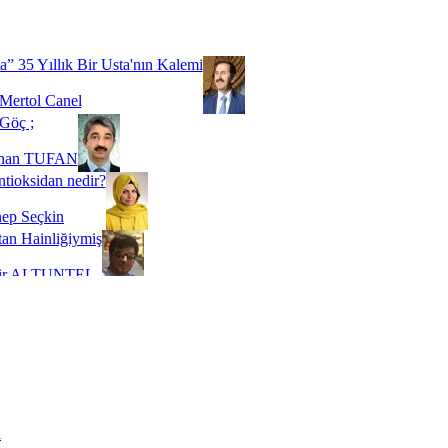
Biz buyuz...
 SOYSEVİNÇ
a” 35 Yıllık Bir Usta'nın Kalemi
Mertol Canel
Göç ;
ihan TUFAN
tioksidan nedir?
ep Seçkin
an Hainliğiymiş
kir ALTUNTEL
adde Bağımlılığı
t Kaymakçı
 Bir Süre De Olsa Burdayız
aş ŞENEL
ti Kalmadı Üstadım!
ı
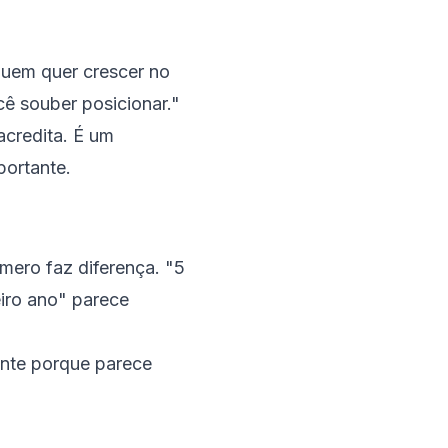
quem quer crescer no
cê souber posicionar."
acredita. É um
portante.
mero faz diferença. "5
iro ano" parece
ente porque parece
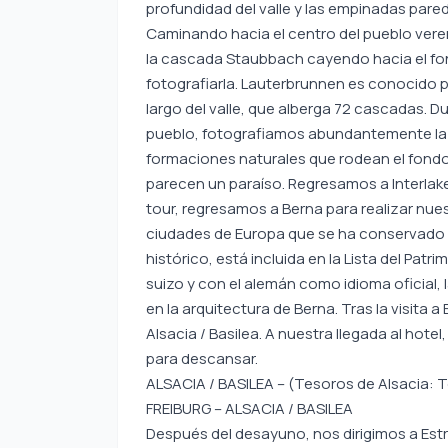
profundidad del valle y las empinadas pare
Caminando hacia el centro del pueblo ver
la cascada Staubbach cayendo hacia el fon
fotografiarla. Lauterbrunnen es conocido
largo del valle, que alberga 72 cascadas. D
pueblo, fotografiamos abundantemente la ar
formaciones naturales que rodean el fondo 
parecen un paraíso. Regresamos a Interlak
tour, regresamos a Berna para realizar nues
ciudades de Europa que se ha conservado i
histórico, está incluida en la Lista del Patr
suizo y con el alemán como idioma oficial, 
en la arquitectura de Berna. Tras la visita a
Alsacia / Basilea. A nuestra llegada al hot
para descansar.
ALSACIA / BASILEA – (Tesoros de Alsacia: 
FREIBURG – ALSACIA / BASILEA
Después del desayuno, nos dirigimos a Est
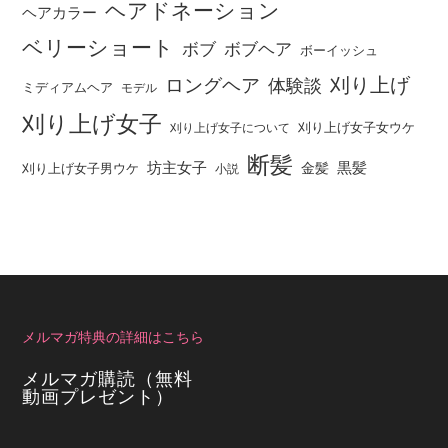
ヘアドネーション
ヘアカラー
ベリーショート
ボブ
ボブヘア
ボーイッシュ
刈り上げ
ロングヘア
体験談
ミディアムヘア
モデル
刈り上げ女子
刈り上げ女子女ウケ
刈り上げ女子について
断髪
坊主女子
黒髪
金髪
刈り上げ女子男ウケ
小説
メルマガ特典の詳細はこちら
メルマガ購読（無料
動画プレゼント）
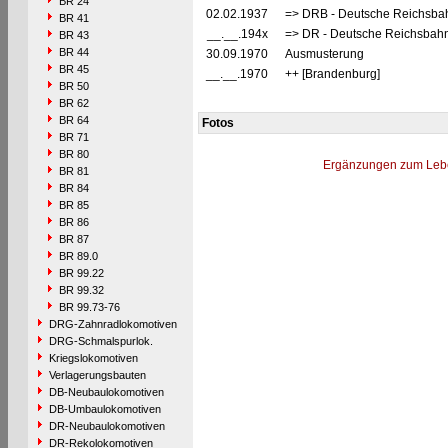
BR 24
02.02.1937
=> DRB - Deutsche Reichsbah
BR 41
__.__.194x
=> DR - Deutsche Reichsbahn
BR 43
BR 44
30.09.1970
Ausmusterung
BR 45
__.__.1970
++ [Brandenburg]
BR 50
BR 62
BR 64
Fotos
BR 71
BR 80
Ergänzungen zum Leb
BR 81
BR 84
BR 85
BR 86
BR 87
BR 89.0
BR 99.22
BR 99.32
BR 99.73-76
DRG-Zahnradlokomotiven
DRG-Schmalspurlok.
Kriegslokomotiven
Verlagerungsbauten
DB-Neubaulokomotiven
DB-Umbaulokomotiven
DR-Neubaulokomotiven
DR-Rekolokomotiven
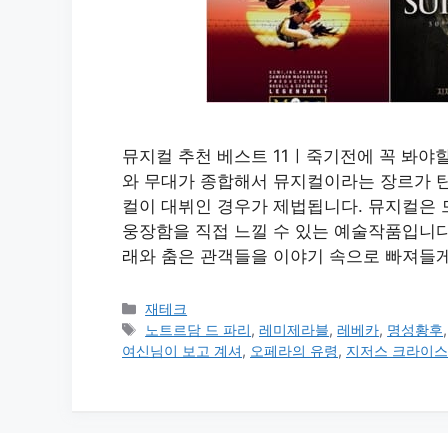
뮤지컬 추천 베스트 11ㅣ죽기전에 꼭 봐야
와 무대가 종합해서 뮤지컬이라는 장르가 탄
컬이 대뷔인 경우가 제법됩니다. 뮤지컬은
웅장함을 직접 느낄 수 있는 예술작품입니다.
래와 춤은 관객들을 이야기 속으로 빠져들게
카
재테크
테
태
노트르담 드 파리
,
레미제라블
,
레베카
,
명성황후
고
그
여신님이 보고 계셔
,
오페라의 유령
,
지저스 크라이스
리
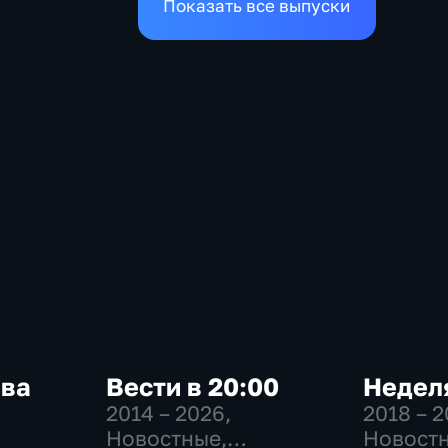
Показать все выпуски
ква
Вести в 20:00
Неделя
2014 – 2026
,
2018 – 
Новостные,
Новостн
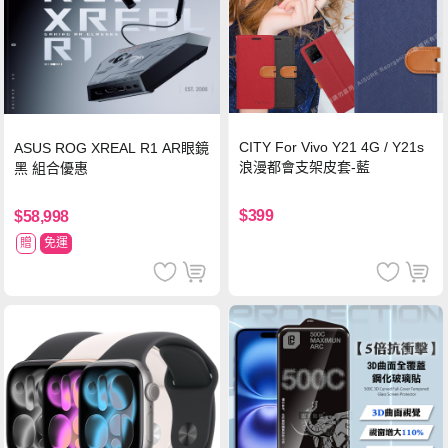
CITY For Vivo Y21 4G / Y21s
ASUS ROG XREAL R1 AR眼鏡
浪漫都會支架皮套-藍
黑 組合優惠
$399
$58,998
贈
免運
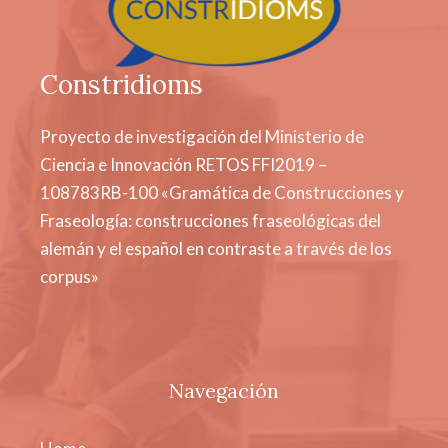
Constridioms
Proyecto de investigación del Ministerio de
Ciencia e Innovación RETOS FFI2019 –
108783RB-100 «Gramática de Construcciones y
Fraseología: construcciones fraseológicas del
alemán y el español en contraste a través de los
corpus»
Navegación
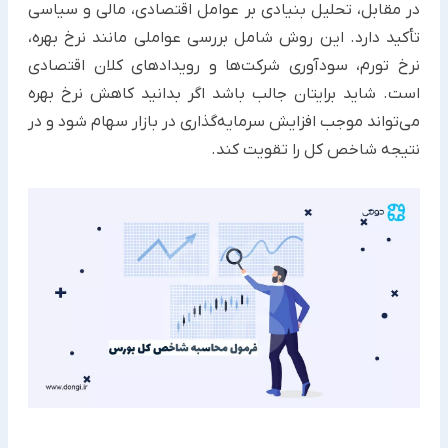
در مقابل، تحلیل بنیادی بر عوامل اقتصادی، مالی و سیاسی
تأکید دارد. این روش شامل بررسی عواملی مانند نرخ بهره،
نرخ تورم، سودآوری شرکت‌ها و رویدادهای کلان اقتصادی
است. شاید برایتان جالب باشد اگر بدانید کاهش نرخ بهره
می‌تواند موجب افزایش سرمایه‌گذاری در بازار سهام شود و در
نتیجه شاخص کل را تقویت کند.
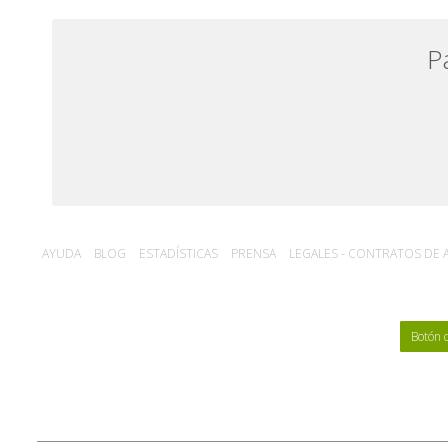
P
AYUDA
BLOG
ESTADÍSTICA‎S
PRENSA
LEGALES - CONTRATOS DE A
Botón 
MAPA DEL SITIO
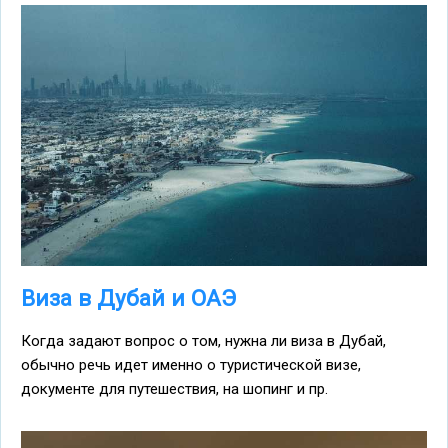
Виза в Дубай и ОАЭ
Когда задают вопрос о том, нужна ли виза в Дубай,
обычно речь идет именно о туристической визе,
документе для путешествия, на шопинг и пр.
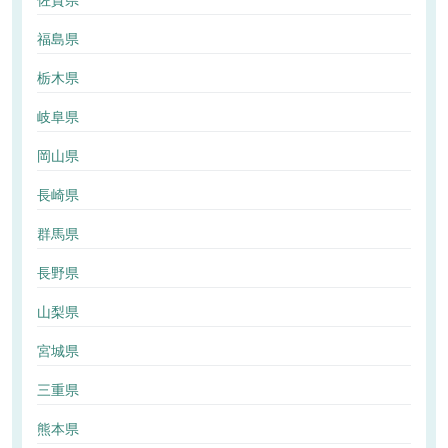
佐賀県
福島県
栃木県
岐阜県
岡山県
長崎県
群馬県
長野県
山梨県
宮城県
三重県
熊本県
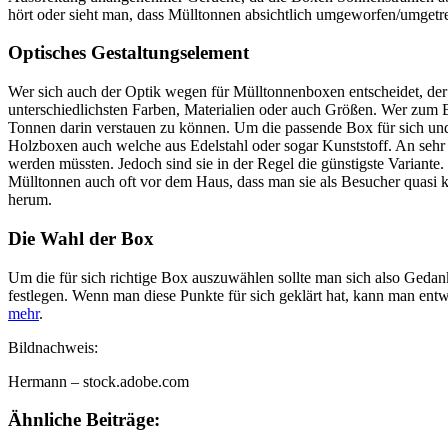
hört oder sieht man, dass Mülltonnen absichtlich umgeworfen/umgetre
Optisches Gestaltungselement
Wer sich auch der Optik wegen für Mülltonnenboxen entscheidet, der 
unterschiedlichsten Farben, Materialien oder auch Größen. Wer zum B
Tonnen darin verstauen zu können. Um die passende Box für sich und 
Holzboxen auch welche aus Edelstahl oder sogar Kunststoff. An sehr 
werden müssten. Jedoch sind sie in der Regel die günstigste Variant
Mülltonnen auch oft vor dem Haus, dass man sie als Besucher quasi k
herum.
Die Wahl der Box
Um die für sich richtige Box auszuwählen sollte man sich also Gedan
festlegen. Wenn man diese Punkte für sich geklärt hat, kann man ent
mehr
.
Bildnachweis:
Hermann – stock.adobe.com
Ähnliche Beiträge:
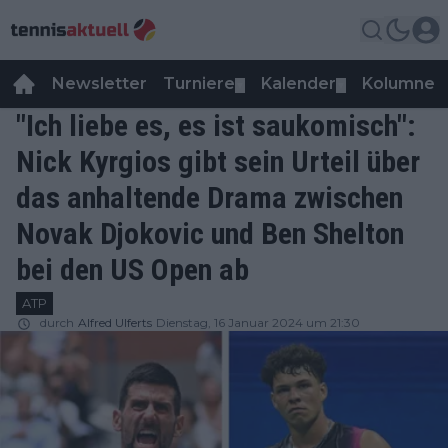
Newsletter
Turniere
Kalender
Kolumnen
▼
▼
"Ich liebe es, es ist saukomisch":
Nick Kyrgios gibt sein Urteil über
das anhaltende Drama zwischen
Novak Djokovic und Ben Shelton
bei den US Open ab
ATP
durch
Alfred Ulferts
Dienstag, 16 Januar 2024 um 21:30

**What is needed**
Only the lines from the one that contains "Novak Djokovic und Ben Shelton" to the end of the data should be output, exactly as they appear.

**Response**
Novak Djokovic und Ben Shelton
bei den US Open ab
ATP
durch
Alfred Ulferts
Dienstag, 16 Januar 2024 um 21:30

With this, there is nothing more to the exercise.